The Clash of Civilizations: I wanted to spend some time with Samuel Huntington's, "A Clash of Civlizations?" article from the 1993 Foreign Affairs issue. I asked people to, in addition to forming a general position on Huntington's thesis, to identify three points of agreement and three points of disagreement with his arguments. Let's start with those.

Here's "The Clash of Ignorance," a response to Huntington from Edward Said published shortly after 9/11 in The Nation. Said, who died in 2003, was a Palestinian-American who taught at Columbia University and wrote and spoke extensively on a wide variety of issues.

"Re-Clash of Civilizations" describes a forum held in 2004 to consider Huntington's views a decade after their initial publication.


The other question for today... Is the American civilization (or, if you prefer, empire) headed for collapse?

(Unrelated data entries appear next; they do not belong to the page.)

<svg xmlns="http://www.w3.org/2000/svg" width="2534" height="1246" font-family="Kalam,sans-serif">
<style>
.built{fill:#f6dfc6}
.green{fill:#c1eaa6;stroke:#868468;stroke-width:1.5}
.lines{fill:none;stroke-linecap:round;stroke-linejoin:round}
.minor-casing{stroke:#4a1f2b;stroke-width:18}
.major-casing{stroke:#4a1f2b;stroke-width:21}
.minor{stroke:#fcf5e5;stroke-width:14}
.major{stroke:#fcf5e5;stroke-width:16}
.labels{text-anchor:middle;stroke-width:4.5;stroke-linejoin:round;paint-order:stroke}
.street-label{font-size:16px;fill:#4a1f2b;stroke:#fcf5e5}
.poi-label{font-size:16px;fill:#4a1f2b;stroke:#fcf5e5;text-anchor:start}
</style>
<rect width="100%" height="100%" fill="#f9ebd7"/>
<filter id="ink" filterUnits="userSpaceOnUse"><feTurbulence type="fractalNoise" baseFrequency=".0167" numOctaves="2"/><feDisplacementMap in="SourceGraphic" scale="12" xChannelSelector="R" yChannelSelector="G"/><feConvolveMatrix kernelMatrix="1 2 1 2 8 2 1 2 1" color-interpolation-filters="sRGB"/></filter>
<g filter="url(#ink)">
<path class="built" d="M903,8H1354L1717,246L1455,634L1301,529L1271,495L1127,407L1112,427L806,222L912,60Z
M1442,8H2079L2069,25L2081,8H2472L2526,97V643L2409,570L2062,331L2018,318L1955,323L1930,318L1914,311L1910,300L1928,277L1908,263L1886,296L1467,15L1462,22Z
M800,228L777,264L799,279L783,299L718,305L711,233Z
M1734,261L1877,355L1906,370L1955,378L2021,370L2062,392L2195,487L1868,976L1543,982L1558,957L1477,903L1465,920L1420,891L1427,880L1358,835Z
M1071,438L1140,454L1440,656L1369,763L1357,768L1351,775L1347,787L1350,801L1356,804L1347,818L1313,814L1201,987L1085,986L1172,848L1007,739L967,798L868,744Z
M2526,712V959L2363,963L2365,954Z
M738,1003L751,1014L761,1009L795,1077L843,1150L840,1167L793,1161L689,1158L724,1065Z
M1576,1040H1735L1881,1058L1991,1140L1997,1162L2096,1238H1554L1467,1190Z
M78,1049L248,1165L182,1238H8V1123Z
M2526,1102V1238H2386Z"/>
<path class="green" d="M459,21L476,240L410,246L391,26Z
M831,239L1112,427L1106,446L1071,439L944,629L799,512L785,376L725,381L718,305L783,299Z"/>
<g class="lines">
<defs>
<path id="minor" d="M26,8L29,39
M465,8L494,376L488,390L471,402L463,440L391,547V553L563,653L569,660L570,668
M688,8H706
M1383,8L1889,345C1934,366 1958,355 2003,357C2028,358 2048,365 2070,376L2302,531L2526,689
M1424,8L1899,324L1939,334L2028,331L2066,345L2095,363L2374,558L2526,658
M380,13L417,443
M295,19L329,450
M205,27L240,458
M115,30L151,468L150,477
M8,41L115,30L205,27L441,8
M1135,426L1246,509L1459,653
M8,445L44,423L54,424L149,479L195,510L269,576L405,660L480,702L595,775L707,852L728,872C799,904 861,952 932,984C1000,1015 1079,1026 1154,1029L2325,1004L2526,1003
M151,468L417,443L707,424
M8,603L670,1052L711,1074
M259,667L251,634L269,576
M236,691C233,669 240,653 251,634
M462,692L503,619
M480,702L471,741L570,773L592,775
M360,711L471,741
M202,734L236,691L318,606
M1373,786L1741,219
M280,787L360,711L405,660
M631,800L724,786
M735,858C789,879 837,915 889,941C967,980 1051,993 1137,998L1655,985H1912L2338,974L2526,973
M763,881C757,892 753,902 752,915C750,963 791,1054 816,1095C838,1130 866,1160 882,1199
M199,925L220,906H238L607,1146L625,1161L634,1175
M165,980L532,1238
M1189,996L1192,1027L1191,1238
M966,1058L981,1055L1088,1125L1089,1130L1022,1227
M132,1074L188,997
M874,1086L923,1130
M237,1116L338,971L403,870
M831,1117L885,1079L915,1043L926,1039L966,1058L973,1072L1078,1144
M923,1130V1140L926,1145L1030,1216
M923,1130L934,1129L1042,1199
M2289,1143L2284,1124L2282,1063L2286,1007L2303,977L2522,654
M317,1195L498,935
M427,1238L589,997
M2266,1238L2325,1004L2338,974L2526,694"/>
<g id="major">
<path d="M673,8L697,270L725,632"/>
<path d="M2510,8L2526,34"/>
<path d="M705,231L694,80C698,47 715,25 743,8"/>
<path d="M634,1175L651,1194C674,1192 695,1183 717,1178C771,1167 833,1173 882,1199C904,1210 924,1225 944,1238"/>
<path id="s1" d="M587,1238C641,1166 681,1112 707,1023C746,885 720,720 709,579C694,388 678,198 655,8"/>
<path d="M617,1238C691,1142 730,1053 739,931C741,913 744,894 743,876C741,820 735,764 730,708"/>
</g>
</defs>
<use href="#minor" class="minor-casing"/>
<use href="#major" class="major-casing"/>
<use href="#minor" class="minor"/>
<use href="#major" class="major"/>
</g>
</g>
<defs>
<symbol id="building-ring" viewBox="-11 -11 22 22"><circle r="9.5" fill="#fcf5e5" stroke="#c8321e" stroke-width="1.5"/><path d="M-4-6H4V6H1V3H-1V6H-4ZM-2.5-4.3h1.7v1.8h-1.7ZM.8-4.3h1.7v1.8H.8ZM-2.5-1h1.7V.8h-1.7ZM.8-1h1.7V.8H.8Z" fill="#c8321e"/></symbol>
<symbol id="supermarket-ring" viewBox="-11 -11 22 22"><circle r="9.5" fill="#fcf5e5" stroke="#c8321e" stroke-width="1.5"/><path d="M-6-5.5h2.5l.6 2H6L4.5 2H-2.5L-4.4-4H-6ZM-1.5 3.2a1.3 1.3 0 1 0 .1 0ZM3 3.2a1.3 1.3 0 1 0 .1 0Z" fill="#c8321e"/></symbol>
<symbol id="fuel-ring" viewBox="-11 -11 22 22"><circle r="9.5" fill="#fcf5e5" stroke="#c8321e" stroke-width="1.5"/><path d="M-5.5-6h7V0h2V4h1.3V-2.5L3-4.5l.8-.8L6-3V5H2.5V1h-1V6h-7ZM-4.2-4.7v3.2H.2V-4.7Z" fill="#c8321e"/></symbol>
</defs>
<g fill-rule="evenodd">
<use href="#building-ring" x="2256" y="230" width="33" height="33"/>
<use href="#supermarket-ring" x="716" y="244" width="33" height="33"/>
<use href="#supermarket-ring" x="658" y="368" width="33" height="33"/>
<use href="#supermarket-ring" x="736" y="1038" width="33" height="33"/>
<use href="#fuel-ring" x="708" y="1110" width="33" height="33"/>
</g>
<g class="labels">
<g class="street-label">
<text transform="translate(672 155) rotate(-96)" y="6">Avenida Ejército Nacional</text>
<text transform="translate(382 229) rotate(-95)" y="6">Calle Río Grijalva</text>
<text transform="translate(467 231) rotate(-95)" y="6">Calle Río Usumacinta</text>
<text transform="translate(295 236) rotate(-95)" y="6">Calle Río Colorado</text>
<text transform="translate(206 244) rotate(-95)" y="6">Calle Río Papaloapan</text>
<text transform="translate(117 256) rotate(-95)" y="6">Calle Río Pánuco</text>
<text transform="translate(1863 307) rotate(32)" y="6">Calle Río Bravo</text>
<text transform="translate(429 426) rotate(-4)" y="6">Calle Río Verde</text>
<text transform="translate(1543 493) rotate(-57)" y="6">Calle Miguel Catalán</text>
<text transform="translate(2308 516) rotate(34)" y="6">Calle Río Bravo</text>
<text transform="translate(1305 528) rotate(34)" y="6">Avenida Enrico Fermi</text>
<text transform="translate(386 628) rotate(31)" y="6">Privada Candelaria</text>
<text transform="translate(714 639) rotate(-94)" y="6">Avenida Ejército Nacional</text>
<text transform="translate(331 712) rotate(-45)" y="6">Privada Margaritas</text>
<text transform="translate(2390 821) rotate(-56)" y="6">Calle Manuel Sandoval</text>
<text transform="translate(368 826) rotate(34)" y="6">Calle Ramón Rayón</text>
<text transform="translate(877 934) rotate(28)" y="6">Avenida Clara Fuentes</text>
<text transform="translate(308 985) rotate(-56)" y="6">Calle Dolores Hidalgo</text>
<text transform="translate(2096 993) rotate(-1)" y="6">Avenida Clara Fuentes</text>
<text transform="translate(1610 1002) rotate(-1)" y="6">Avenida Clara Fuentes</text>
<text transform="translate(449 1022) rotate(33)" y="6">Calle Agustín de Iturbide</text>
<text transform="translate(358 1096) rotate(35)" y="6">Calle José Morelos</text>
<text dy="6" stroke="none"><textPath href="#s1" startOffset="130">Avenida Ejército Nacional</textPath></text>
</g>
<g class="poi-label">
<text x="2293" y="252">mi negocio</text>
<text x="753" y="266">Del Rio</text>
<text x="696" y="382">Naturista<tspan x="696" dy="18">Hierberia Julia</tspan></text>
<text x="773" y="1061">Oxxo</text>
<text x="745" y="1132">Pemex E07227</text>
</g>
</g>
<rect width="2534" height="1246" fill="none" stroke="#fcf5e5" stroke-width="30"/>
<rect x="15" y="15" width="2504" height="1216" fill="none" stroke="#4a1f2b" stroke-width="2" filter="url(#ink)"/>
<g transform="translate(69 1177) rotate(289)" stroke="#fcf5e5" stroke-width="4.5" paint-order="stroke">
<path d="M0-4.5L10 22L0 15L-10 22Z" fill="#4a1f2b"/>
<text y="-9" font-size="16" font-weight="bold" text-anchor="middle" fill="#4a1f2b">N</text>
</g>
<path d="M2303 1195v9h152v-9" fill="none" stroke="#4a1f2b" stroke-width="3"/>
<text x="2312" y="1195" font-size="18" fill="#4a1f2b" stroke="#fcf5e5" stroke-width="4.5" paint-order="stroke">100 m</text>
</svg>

Two very interesting, and very different, takes on this one come from Jared Diamond and Kirkpatrick Sale.

Jared Diamond: Many of you have probably at least seen Jared Diamond's book, Collapse: How Societies Choose to Fail or Succeed. (He's also the author of Guns, Germs and Steel.) Diamond is currently a professor of geography and environmental health sciences at UCLA.

Here's a transcript from a 2002 appearance by Diamond on Australian radio.


Kirkpatrick Sale: Sale is an author and technology critic. (He's referred to himself as a 'neo-Luddite.') You'll probably either love him or hate him, but there's no denying he makes for interesting reading.

Here's a 2005 essay by Sale on what he sees as the impending collapse of the American empire.


YOUR TASK: You can either work alone or in a pair on this one. Read the two sources, making note of the factors they each identify in the collapse of civilizations/empires. As you probably guessed, I want to know which of the two views you believe better captures where America is headed. Please post a comment to the blog below telling me with which view you more agree and why. I'd like those comments posted before class time Wednesday.